◆ Your goal: Copy out the data in full and exactly, passing over the pictures.

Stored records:
┄┄┄┄┄┄┄┄┄┄
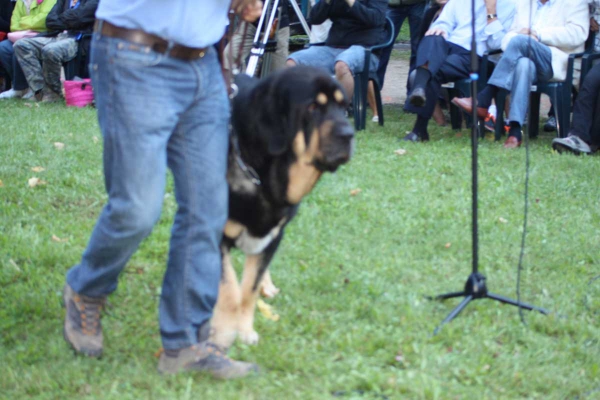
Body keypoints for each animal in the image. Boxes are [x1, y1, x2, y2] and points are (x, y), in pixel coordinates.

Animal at [210, 65, 354, 346]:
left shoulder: (274, 233)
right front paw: (223, 333)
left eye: (343, 108)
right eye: (312, 107)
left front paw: (244, 330)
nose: (349, 134)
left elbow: (249, 290)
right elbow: (230, 290)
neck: (263, 176)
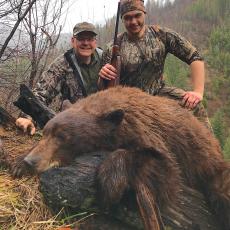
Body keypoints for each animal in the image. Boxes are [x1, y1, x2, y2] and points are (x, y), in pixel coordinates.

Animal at [11, 86, 229, 230]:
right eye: (47, 132)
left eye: (63, 137)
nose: (32, 161)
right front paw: (18, 163)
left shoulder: (155, 136)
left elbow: (166, 171)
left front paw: (110, 184)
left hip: (212, 169)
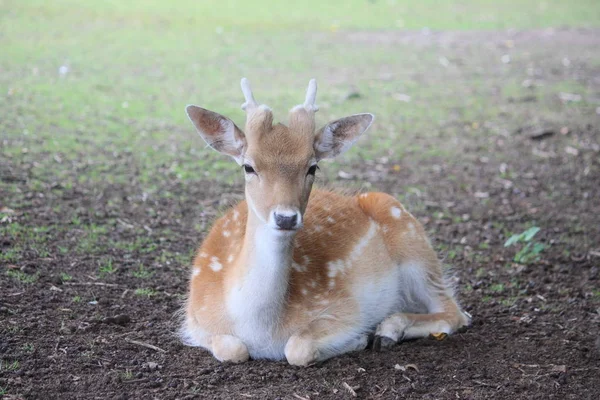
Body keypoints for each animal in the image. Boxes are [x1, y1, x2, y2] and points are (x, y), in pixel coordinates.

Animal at [180, 78, 472, 366]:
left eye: (312, 167)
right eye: (248, 166)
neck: (261, 331)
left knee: (454, 312)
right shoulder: (195, 317)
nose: (286, 217)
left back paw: (387, 330)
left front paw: (359, 339)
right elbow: (232, 349)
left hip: (414, 245)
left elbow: (297, 348)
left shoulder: (346, 307)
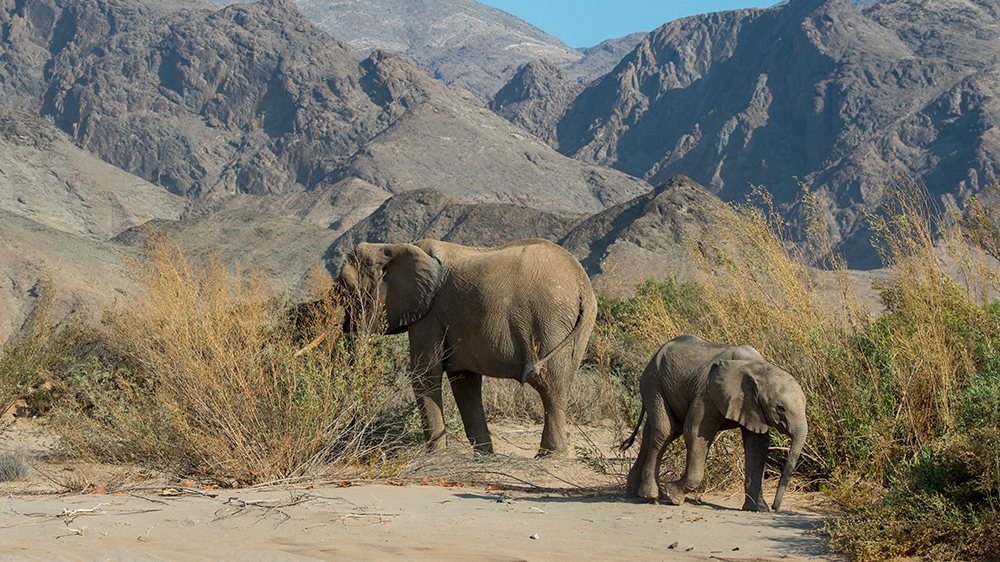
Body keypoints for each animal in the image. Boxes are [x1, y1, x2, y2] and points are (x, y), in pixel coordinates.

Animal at [336, 238, 597, 456]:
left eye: (346, 285)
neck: (394, 246)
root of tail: (582, 284)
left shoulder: (430, 315)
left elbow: (425, 375)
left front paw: (436, 459)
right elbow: (465, 383)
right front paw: (484, 459)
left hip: (548, 319)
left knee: (549, 383)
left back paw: (549, 456)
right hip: (576, 327)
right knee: (561, 382)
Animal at [621, 334, 807, 512]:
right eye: (781, 408)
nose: (776, 507)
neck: (757, 367)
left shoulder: (752, 405)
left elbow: (758, 444)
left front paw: (759, 509)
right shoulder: (706, 394)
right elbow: (695, 433)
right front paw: (674, 496)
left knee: (656, 432)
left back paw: (633, 493)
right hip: (653, 383)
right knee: (666, 430)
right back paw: (651, 496)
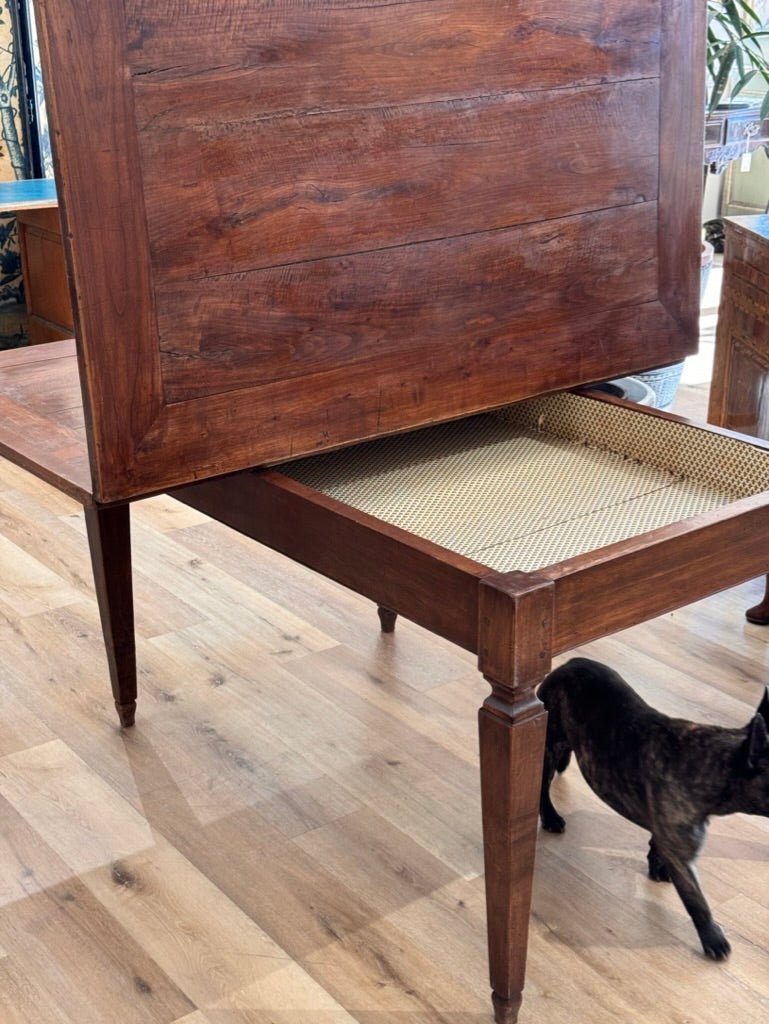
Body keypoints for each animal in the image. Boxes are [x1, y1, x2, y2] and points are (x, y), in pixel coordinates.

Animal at [540, 655, 769, 958]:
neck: (712, 764)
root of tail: (566, 665)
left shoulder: (667, 832)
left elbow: (657, 843)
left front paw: (657, 865)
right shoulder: (683, 856)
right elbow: (697, 900)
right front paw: (713, 938)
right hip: (547, 743)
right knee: (541, 785)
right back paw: (550, 816)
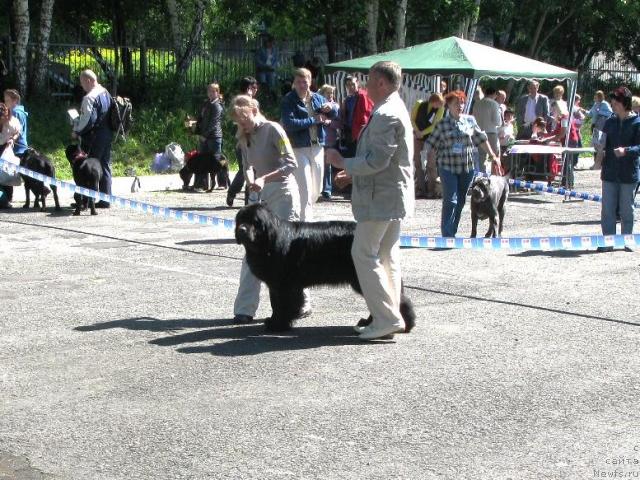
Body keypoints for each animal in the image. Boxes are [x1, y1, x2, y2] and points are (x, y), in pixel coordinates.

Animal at [232, 203, 418, 334]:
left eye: (255, 222)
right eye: (240, 220)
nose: (242, 230)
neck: (268, 244)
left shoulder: (285, 285)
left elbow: (283, 305)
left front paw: (279, 325)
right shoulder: (277, 285)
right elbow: (276, 304)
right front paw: (275, 321)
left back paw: (406, 324)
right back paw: (369, 323)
┄┄┄┄┄┄┄┄┄┄
◆ Problem solution:
Body keypoints for each animal in the image. Boxes are [x1, y1, x2, y2] and points are (x, y), in pixel coordinates.

Animal at [210, 65, 354, 346]:
left shoulder: (274, 233)
right front paw: (223, 333)
left eye: (343, 108)
right eye: (312, 107)
left front paw: (244, 330)
nose: (349, 134)
left elbow: (249, 290)
right elbow: (230, 290)
neck: (263, 176)
Body keypoints for each animal in the image. Boxes are [x1, y1, x2, y2] and points are (x, y), in pixel coordinates.

Animal at [11, 86, 229, 230]:
right eye: (47, 132)
left eye: (63, 137)
nose: (32, 161)
right front paw: (18, 163)
left shoulder: (155, 136)
left elbow: (166, 171)
left front paw: (110, 184)
left hip: (212, 169)
Body keypoints for each animal in the image. Boxes are [x1, y1, x2, y2] and points are (x, y), in pixel coordinates.

Animal at [180, 78, 472, 366]:
left eye: (312, 167)
right eye: (248, 166)
neck: (261, 331)
left knee: (454, 312)
right shoulder: (195, 317)
nose: (286, 217)
left back paw: (387, 330)
left front paw: (359, 339)
right elbow: (232, 349)
left hip: (414, 245)
left elbow: (297, 348)
left shoulder: (346, 307)
Body keypoints for each animal in the image. Boxes are [x1, y1, x2, y2] and points are (x, y), in pixel coordinates.

Animal at [336, 238, 597, 456]:
left eye: (346, 285)
neck: (394, 246)
root of tail: (582, 284)
left shoulder: (430, 315)
left elbow: (425, 375)
left front paw: (436, 459)
right elbow: (465, 383)
right front paw: (484, 459)
left hip: (548, 319)
left knee: (549, 383)
left back paw: (549, 456)
right hip: (576, 327)
right knee: (561, 382)
Animal at [621, 334, 807, 512]:
right eye: (781, 408)
nose: (776, 507)
neck: (757, 367)
left shoulder: (752, 405)
left elbow: (758, 444)
left front paw: (759, 509)
right shoulder: (706, 394)
right elbow: (695, 433)
right front paw: (674, 496)
left knee: (656, 432)
left back paw: (633, 493)
right hip: (653, 383)
right knee: (666, 430)
right back paw: (651, 496)
Body keypoints for each animal in the image. Boxes are [x1, y1, x2, y2] and points are (x, y), in pixel coordinates.

Animal at [540, 655, 769, 958]:
neck: (712, 764)
root of tail: (566, 665)
left shoulder: (667, 832)
left elbow: (657, 843)
left front paw: (657, 865)
right shoulder: (683, 856)
right elbow: (697, 900)
right front paw: (713, 938)
right hip: (547, 743)
right knee: (541, 785)
right back paw: (550, 816)
Body keypoints for each animal in the image. Boxes are [x1, y1, x2, y2] and points are (x, y), in pixel coordinates.

Animal at [232, 203, 418, 334]:
left eye: (255, 222)
right eye: (240, 220)
nose: (242, 230)
neck: (268, 244)
left shoulder: (285, 285)
left elbow: (283, 305)
left front paw: (279, 325)
right shoulder: (277, 285)
right elbow: (276, 304)
right front paw: (275, 321)
left back paw: (406, 324)
right back paw: (369, 323)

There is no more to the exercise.